1 teaspoon ground ginger

½ teaspoon cloves

Directions:

  1. In a large bowl, cream together shortening and sugar. Add egg and molasses and beat until well-blended. Sift flour.
  2. Add sifted dry ingredients to creamed mixture and mix thoroughly. Chill dough in refrigerator. Shape the chilled dough into balls that are 1 inch or smaller in diameter.
  3. Roll balls in granulated sugar and place 2 inches apart on a greased baking sheet. Bake at 350 degrees for 12 to 15 minutes.

MORE THAN A HOBBY

Baking is more than just a hobby for Hamilton resident Kathy Baldwin, whose White Chocolate Raspberry Cookies won first place in this year’s contest.

As the kitchen supervisor for Partners in Prime, she oversees the feeding of more than 600 Butler County seniors every day through its Meals On Wheels program.

The kitchen staff at Partners In Prime begins their day early in the morning, preparing food not only for Meals On Wheels deliveries, but also for the lunch program at the Hamilton, Fairfield and West Chester Twp. locations.

“Altogether, we prepare between 900 and 1,000 meals every day,” Baldwin previously told the Journal-News.

One would think she’d go home and not want to lift a spatula. Instead, Baldwin spends at least three days around the holidays baking cookies and fudge for her family and co-workers.

She started baking as a child with her grandmother. She continued that tradition with her own children. Today, she’s often whipping up treats for her 11 grandchildren.
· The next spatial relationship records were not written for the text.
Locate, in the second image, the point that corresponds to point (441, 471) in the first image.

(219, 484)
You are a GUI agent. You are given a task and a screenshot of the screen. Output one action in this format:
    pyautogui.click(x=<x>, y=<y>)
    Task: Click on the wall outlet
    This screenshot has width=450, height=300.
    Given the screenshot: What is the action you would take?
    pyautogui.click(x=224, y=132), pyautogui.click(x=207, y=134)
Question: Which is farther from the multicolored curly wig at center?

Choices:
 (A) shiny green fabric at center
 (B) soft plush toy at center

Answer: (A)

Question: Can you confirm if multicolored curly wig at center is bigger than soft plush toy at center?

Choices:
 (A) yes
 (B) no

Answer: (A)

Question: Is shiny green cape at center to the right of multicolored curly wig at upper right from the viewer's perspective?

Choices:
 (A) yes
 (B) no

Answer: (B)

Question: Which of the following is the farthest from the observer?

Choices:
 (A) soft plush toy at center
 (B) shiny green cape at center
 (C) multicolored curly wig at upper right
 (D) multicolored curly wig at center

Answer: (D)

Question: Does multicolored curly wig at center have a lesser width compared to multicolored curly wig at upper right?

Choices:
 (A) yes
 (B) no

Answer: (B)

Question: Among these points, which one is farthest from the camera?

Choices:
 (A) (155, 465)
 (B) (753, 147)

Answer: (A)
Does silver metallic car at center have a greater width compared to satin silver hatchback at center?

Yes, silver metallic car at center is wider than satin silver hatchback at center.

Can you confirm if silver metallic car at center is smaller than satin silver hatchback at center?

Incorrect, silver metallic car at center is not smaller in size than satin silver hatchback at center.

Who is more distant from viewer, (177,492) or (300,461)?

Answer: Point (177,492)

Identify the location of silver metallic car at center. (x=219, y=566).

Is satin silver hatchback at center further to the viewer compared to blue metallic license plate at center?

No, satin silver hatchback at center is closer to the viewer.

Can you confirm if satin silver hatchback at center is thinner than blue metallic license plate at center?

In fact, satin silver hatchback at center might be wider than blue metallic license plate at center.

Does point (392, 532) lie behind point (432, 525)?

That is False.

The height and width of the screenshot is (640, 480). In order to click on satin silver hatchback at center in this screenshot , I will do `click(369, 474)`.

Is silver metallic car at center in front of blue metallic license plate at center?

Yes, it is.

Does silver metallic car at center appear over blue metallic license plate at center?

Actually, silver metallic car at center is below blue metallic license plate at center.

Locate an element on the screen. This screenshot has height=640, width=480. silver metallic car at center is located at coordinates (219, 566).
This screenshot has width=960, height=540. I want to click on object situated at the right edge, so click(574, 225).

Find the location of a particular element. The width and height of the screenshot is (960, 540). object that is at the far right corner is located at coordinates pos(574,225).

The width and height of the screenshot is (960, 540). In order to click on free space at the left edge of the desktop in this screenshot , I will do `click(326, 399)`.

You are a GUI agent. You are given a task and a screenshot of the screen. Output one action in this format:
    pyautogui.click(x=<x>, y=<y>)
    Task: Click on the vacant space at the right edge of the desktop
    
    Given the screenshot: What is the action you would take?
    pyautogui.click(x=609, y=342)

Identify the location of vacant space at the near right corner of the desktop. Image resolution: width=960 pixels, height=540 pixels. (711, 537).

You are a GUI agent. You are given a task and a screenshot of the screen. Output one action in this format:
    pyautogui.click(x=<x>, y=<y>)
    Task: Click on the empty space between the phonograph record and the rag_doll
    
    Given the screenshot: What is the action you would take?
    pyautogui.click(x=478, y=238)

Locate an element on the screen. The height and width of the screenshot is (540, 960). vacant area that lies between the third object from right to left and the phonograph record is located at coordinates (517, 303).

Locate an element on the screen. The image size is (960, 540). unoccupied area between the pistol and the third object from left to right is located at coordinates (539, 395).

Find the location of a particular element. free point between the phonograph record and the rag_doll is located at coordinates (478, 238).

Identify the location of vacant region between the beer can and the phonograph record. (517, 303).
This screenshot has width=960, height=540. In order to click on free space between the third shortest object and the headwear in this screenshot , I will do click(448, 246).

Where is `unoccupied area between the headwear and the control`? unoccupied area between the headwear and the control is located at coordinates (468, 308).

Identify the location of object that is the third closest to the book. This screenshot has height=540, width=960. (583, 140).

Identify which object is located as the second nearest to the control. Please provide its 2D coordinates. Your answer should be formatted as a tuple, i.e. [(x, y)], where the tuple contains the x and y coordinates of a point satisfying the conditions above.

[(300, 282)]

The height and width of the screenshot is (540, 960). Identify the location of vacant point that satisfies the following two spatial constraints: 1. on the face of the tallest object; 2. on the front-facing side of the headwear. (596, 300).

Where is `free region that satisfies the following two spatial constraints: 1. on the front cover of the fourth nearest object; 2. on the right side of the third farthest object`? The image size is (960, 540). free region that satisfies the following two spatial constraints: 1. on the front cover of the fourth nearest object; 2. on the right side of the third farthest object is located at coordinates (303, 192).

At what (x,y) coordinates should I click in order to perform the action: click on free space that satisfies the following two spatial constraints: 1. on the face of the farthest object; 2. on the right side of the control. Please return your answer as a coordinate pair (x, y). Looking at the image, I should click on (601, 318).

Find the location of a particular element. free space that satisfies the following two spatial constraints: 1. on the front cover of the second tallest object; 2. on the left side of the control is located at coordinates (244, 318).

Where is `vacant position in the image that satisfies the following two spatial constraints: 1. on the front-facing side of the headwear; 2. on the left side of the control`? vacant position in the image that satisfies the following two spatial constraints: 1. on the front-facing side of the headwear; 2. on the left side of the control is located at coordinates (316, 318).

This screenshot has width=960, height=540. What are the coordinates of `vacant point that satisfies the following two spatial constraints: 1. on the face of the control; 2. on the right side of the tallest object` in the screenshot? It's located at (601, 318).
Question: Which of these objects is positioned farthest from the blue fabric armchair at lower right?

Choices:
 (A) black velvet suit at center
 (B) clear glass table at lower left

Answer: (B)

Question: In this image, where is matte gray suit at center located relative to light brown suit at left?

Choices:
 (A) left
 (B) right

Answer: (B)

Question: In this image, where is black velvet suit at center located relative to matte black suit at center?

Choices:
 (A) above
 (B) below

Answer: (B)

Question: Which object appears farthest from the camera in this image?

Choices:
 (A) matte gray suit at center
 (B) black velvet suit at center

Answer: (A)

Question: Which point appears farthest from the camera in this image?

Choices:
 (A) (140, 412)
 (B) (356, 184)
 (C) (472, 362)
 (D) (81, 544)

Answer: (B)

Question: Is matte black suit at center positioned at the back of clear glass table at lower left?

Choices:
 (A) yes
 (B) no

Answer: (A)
Her baking secret? Quality ingredients.

“Don’t buy the cheap stuff,” she said.

Here’s the recipe for Kathy’s winning White Chocolate Raspberry Cookies

Yields: 4 dozen cookies

Ingredients:

11 oz. white chocolate baking bar; divided into 8 oz. and 3 oz. portions

½ cup butter, softened

1 cup sugar

1 teaspoon baking soda

¼ teaspoon salt

2 eggs

2¾ cup flour

½ cup seedless raspberry jam

3 oz. white chocolate baking bar

½ teaspoon shortening

Directions:

  • Melt 4 oz. of white chocolate over low heat. Set aside to cool.
  • Beat butter in large mixing bowl. Add sugar, baking soda and salt. Beat until combined.
  • Beat in eggs and melted 4 oz. of white chocolate. Beat in flour.
  • Chop other 4 oz. of white chocolate and add to mixture.
  • Drop mixture by teaspoons onto greased cookie sheet. Bake at 375 degrees for seven to nine minutes, or until lightly brown on edge. Cool cookies on rack.
  • Heat the jam until melted. Spoon about ½ teaspoon of jam on each baked cookie.
  • Melt other 3 oz. of white chocolate over low heat. Drizzle white chocolate over each cookie. Refrigerate to firm up chocolate.